[WORK TO COMPLETE] In the records below, find the lines that include the string "sorgte" and report how many there are, nothing else.

[DATA FOR THIS EXERCISE]
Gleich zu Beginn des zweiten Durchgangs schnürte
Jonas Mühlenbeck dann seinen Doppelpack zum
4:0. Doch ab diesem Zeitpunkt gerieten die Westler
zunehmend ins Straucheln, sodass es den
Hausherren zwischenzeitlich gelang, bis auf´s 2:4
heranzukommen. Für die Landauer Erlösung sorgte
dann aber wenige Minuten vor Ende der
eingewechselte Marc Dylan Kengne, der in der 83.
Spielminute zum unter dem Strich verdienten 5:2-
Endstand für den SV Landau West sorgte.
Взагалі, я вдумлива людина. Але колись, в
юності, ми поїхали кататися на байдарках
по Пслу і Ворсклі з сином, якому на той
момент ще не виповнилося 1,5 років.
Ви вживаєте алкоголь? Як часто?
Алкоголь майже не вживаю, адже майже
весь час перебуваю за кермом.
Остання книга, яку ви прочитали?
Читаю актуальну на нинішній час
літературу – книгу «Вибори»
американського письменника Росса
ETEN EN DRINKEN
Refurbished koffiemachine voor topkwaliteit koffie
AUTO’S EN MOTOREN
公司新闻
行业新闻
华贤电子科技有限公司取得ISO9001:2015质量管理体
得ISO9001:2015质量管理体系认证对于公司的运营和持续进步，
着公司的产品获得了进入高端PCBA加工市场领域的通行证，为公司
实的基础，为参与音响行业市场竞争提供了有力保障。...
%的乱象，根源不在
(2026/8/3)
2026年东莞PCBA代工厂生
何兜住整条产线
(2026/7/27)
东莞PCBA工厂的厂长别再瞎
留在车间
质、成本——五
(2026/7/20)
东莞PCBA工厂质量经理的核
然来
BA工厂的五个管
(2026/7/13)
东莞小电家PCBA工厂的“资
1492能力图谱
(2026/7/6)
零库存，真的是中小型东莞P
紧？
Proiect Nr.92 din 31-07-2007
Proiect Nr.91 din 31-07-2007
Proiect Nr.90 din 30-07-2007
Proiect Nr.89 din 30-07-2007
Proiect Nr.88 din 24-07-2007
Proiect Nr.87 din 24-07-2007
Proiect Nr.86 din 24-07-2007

[SOLVED EXERCISE] 2